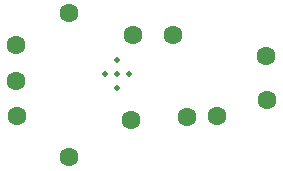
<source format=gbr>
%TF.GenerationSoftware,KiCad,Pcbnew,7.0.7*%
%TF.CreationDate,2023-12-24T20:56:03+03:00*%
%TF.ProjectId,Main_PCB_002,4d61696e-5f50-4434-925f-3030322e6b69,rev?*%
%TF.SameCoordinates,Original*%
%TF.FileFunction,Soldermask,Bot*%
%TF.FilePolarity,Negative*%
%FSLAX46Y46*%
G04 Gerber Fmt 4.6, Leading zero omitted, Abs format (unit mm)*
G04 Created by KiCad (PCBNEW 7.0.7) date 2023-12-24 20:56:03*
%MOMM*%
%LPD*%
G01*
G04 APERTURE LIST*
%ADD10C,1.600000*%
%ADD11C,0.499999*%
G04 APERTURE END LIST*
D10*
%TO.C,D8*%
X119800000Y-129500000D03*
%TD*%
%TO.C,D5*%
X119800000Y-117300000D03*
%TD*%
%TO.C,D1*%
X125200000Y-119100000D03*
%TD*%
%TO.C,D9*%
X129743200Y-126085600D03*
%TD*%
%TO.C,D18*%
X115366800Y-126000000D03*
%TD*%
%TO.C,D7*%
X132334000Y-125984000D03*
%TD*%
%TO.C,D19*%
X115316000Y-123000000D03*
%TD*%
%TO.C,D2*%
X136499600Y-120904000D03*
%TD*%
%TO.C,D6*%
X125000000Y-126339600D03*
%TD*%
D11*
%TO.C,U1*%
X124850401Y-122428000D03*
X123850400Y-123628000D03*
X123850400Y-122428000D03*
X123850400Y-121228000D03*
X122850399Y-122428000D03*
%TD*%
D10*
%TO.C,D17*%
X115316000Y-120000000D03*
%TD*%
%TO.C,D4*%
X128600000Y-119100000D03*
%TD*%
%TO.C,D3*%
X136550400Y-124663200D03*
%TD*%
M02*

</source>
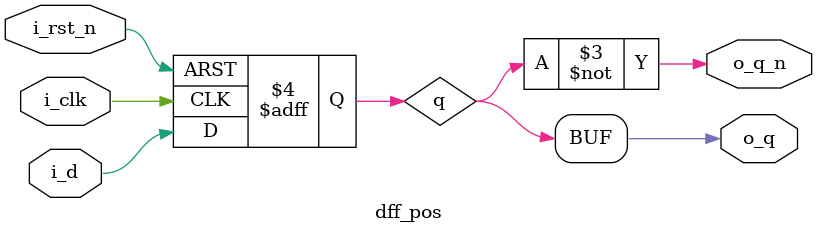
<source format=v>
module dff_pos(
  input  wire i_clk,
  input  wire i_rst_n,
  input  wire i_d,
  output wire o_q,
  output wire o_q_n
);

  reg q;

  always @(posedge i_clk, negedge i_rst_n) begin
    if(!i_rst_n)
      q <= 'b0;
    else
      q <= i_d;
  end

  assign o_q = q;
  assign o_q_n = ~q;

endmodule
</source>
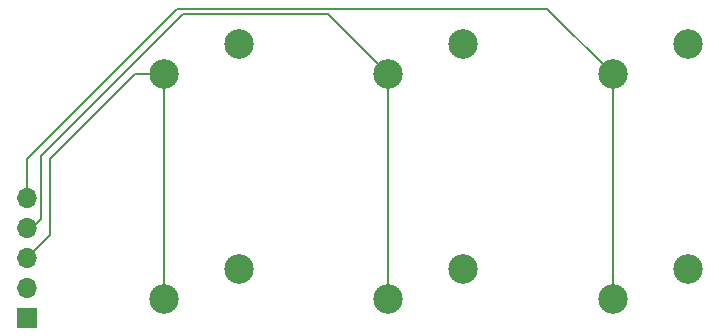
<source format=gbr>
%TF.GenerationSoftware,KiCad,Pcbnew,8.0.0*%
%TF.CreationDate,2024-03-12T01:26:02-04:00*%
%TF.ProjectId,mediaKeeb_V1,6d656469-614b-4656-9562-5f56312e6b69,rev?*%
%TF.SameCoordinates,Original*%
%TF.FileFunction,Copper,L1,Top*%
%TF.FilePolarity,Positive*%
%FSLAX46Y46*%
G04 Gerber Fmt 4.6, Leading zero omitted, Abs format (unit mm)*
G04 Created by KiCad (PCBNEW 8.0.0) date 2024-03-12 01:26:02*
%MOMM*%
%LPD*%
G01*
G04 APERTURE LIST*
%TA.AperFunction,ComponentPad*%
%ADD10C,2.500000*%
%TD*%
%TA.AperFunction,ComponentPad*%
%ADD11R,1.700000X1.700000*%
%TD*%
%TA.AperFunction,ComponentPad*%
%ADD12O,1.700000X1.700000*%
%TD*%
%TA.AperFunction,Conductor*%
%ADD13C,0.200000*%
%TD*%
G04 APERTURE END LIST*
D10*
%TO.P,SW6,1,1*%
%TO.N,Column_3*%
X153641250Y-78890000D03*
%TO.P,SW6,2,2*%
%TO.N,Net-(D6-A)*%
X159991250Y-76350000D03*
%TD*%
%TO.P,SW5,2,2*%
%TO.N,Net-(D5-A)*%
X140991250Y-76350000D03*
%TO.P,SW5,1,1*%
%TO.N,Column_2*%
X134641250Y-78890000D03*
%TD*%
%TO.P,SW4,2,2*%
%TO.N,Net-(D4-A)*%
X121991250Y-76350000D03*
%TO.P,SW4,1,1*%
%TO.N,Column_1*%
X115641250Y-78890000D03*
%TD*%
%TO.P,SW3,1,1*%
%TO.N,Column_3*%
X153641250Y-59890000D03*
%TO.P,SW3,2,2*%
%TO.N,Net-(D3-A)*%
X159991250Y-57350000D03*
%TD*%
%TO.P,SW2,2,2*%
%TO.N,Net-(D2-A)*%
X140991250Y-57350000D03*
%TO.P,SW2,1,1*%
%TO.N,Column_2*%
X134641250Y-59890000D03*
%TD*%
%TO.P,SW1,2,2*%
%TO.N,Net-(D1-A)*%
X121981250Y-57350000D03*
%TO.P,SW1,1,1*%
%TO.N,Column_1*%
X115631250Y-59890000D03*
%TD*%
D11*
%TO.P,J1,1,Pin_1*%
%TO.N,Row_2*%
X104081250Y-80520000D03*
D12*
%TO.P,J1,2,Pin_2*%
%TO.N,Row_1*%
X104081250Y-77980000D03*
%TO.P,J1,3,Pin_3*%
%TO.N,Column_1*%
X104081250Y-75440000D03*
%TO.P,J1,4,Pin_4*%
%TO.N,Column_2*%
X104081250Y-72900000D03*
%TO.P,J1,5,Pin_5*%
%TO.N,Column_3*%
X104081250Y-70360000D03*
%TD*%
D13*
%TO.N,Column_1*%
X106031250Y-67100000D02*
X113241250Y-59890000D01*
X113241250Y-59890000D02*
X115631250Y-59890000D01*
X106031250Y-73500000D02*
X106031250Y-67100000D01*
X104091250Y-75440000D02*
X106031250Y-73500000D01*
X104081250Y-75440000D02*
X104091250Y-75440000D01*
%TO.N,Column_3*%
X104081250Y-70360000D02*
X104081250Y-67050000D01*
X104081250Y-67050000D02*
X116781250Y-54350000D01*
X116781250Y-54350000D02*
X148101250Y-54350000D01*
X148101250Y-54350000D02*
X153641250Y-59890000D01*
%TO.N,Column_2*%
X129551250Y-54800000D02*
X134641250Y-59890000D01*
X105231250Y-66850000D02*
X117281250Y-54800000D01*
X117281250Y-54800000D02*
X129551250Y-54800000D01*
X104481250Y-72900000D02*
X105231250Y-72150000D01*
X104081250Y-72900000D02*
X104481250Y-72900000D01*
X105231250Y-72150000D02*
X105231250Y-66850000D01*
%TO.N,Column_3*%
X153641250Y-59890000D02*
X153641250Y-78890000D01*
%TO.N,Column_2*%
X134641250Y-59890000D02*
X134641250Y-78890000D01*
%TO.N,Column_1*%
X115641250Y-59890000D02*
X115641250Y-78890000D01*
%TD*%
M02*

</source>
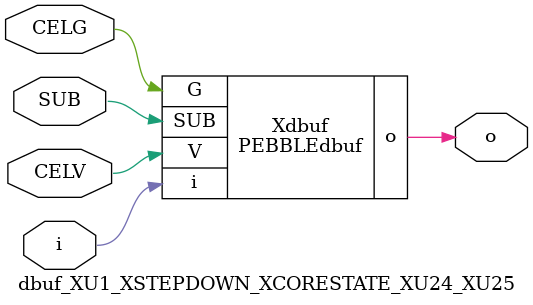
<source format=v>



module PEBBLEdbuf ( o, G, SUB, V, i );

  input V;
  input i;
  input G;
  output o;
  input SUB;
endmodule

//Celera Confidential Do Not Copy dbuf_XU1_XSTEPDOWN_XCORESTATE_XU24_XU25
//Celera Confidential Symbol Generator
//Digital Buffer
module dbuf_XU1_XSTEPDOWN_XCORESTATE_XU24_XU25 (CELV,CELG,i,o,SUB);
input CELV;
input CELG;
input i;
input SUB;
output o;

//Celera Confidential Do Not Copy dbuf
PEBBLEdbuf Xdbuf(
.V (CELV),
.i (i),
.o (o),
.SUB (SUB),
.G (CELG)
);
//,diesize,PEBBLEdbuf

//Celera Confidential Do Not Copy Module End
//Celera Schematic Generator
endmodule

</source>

+-------+

Your job is to copy each entry exactly as written; the pictures do not go in.

<source format=gbr>
%TF.GenerationSoftware,KiCad,Pcbnew,7.0.7*%
%TF.CreationDate,2023-12-24T20:56:03+03:00*%
%TF.ProjectId,Main_PCB_002,4d61696e-5f50-4434-925f-3030322e6b69,rev?*%
%TF.SameCoordinates,Original*%
%TF.FileFunction,Soldermask,Bot*%
%TF.FilePolarity,Negative*%
%FSLAX46Y46*%
G04 Gerber Fmt 4.6, Leading zero omitted, Abs format (unit mm)*
G04 Created by KiCad (PCBNEW 7.0.7) date 2023-12-24 20:56:03*
%MOMM*%
%LPD*%
G01*
G04 APERTURE LIST*
%ADD10C,1.600000*%
%ADD11C,0.499999*%
G04 APERTURE END LIST*
D10*
%TO.C,D8*%
X119800000Y-129500000D03*
%TD*%
%TO.C,D5*%
X119800000Y-117300000D03*
%TD*%
%TO.C,D1*%
X125200000Y-119100000D03*
%TD*%
%TO.C,D9*%
X129743200Y-126085600D03*
%TD*%
%TO.C,D18*%
X115366800Y-126000000D03*
%TD*%
%TO.C,D7*%
X132334000Y-125984000D03*
%TD*%
%TO.C,D19*%
X115316000Y-123000000D03*
%TD*%
%TO.C,D2*%
X136499600Y-120904000D03*
%TD*%
%TO.C,D6*%
X125000000Y-126339600D03*
%TD*%
D11*
%TO.C,U1*%
X124850401Y-122428000D03*
X123850400Y-123628000D03*
X123850400Y-122428000D03*
X123850400Y-121228000D03*
X122850399Y-122428000D03*
%TD*%
D10*
%TO.C,D17*%
X115316000Y-120000000D03*
%TD*%
%TO.C,D4*%
X128600000Y-119100000D03*
%TD*%
%TO.C,D3*%
X136550400Y-124663200D03*
%TD*%
M02*

</source>
<source format=v>
module dff_pos(
  input  wire i_clk,
  input  wire i_rst_n,
  input  wire i_d,
  output wire o_q,
  output wire o_q_n
);

  reg q;

  always @(posedge i_clk, negedge i_rst_n) begin
    if(!i_rst_n)
      q <= 'b0;
    else
      q <= i_d;
  end

  assign o_q = q;
  assign o_q_n = ~q;

endmodule
</source>
<source format=gbr>
%TF.GenerationSoftware,KiCad,Pcbnew,8.0.0*%
%TF.CreationDate,2024-03-12T01:26:02-04:00*%
%TF.ProjectId,mediaKeeb_V1,6d656469-614b-4656-9562-5f56312e6b69,rev?*%
%TF.SameCoordinates,Original*%
%TF.FileFunction,Copper,L1,Top*%
%TF.FilePolarity,Positive*%
%FSLAX46Y46*%
G04 Gerber Fmt 4.6, Leading zero omitted, Abs format (unit mm)*
G04 Created by KiCad (PCBNEW 8.0.0) date 2024-03-12 01:26:02*
%MOMM*%
%LPD*%
G01*
G04 APERTURE LIST*
%TA.AperFunction,ComponentPad*%
%ADD10C,2.500000*%
%TD*%
%TA.AperFunction,ComponentPad*%
%ADD11R,1.700000X1.700000*%
%TD*%
%TA.AperFunction,ComponentPad*%
%ADD12O,1.700000X1.700000*%
%TD*%
%TA.AperFunction,Conductor*%
%ADD13C,0.200000*%
%TD*%
G04 APERTURE END LIST*
D10*
%TO.P,SW6,1,1*%
%TO.N,Column_3*%
X153641250Y-78890000D03*
%TO.P,SW6,2,2*%
%TO.N,Net-(D6-A)*%
X159991250Y-76350000D03*
%TD*%
%TO.P,SW5,2,2*%
%TO.N,Net-(D5-A)*%
X140991250Y-76350000D03*
%TO.P,SW5,1,1*%
%TO.N,Column_2*%
X134641250Y-78890000D03*
%TD*%
%TO.P,SW4,2,2*%
%TO.N,Net-(D4-A)*%
X121991250Y-76350000D03*
%TO.P,SW4,1,1*%
%TO.N,Column_1*%
X115641250Y-78890000D03*
%TD*%
%TO.P,SW3,1,1*%
%TO.N,Column_3*%
X153641250Y-59890000D03*
%TO.P,SW3,2,2*%
%TO.N,Net-(D3-A)*%
X159991250Y-57350000D03*
%TD*%
%TO.P,SW2,2,2*%
%TO.N,Net-(D2-A)*%
X140991250Y-57350000D03*
%TO.P,SW2,1,1*%
%TO.N,Column_2*%
X134641250Y-59890000D03*
%TD*%
%TO.P,SW1,2,2*%
%TO.N,Net-(D1-A)*%
X121981250Y-57350000D03*
%TO.P,SW1,1,1*%
%TO.N,Column_1*%
X115631250Y-59890000D03*
%TD*%
D11*
%TO.P,J1,1,Pin_1*%
%TO.N,Row_2*%
X104081250Y-80520000D03*
D12*
%TO.P,J1,2,Pin_2*%
%TO.N,Row_1*%
X104081250Y-77980000D03*
%TO.P,J1,3,Pin_3*%
%TO.N,Column_1*%
X104081250Y-75440000D03*
%TO.P,J1,4,Pin_4*%
%TO.N,Column_2*%
X104081250Y-72900000D03*
%TO.P,J1,5,Pin_5*%
%TO.N,Column_3*%
X104081250Y-70360000D03*
%TD*%
D13*
%TO.N,Column_1*%
X106031250Y-67100000D02*
X113241250Y-59890000D01*
X113241250Y-59890000D02*
X115631250Y-59890000D01*
X106031250Y-73500000D02*
X106031250Y-67100000D01*
X104091250Y-75440000D02*
X106031250Y-73500000D01*
X104081250Y-75440000D02*
X104091250Y-75440000D01*
%TO.N,Column_3*%
X104081250Y-70360000D02*
X104081250Y-67050000D01*
X104081250Y-67050000D02*
X116781250Y-54350000D01*
X116781250Y-54350000D02*
X148101250Y-54350000D01*
X148101250Y-54350000D02*
X153641250Y-59890000D01*
%TO.N,Column_2*%
X129551250Y-54800000D02*
X134641250Y-59890000D01*
X105231250Y-66850000D02*
X117281250Y-54800000D01*
X117281250Y-54800000D02*
X129551250Y-54800000D01*
X104481250Y-72900000D02*
X105231250Y-72150000D01*
X104081250Y-72900000D02*
X104481250Y-72900000D01*
X105231250Y-72150000D02*
X105231250Y-66850000D01*
%TO.N,Column_3*%
X153641250Y-59890000D02*
X153641250Y-78890000D01*
%TO.N,Column_2*%
X134641250Y-59890000D02*
X134641250Y-78890000D01*
%TO.N,Column_1*%
X115641250Y-59890000D02*
X115641250Y-78890000D01*
%TD*%
M02*

</source>
<source format=v>



module PEBBLEdbuf ( o, G, SUB, V, i );

  input V;
  input i;
  input G;
  output o;
  input SUB;
endmodule

//Celera Confidential Do Not Copy dbuf_XU1_XSTEPDOWN_XCORESTATE_XU24_XU25
//Celera Confidential Symbol Generator
//Digital Buffer
module dbuf_XU1_XSTEPDOWN_XCORESTATE_XU24_XU25 (CELV,CELG,i,o,SUB);
input CELV;
input CELG;
input i;
input SUB;
output o;

//Celera Confidential Do Not Copy dbuf
PEBBLEdbuf Xdbuf(
.V (CELV),
.i (i),
.o (o),
.SUB (SUB),
.G (CELG)
);
//,diesize,PEBBLEdbuf

//Celera Confidential Do Not Copy Module End
//Celera Schematic Generator
endmodule

</source>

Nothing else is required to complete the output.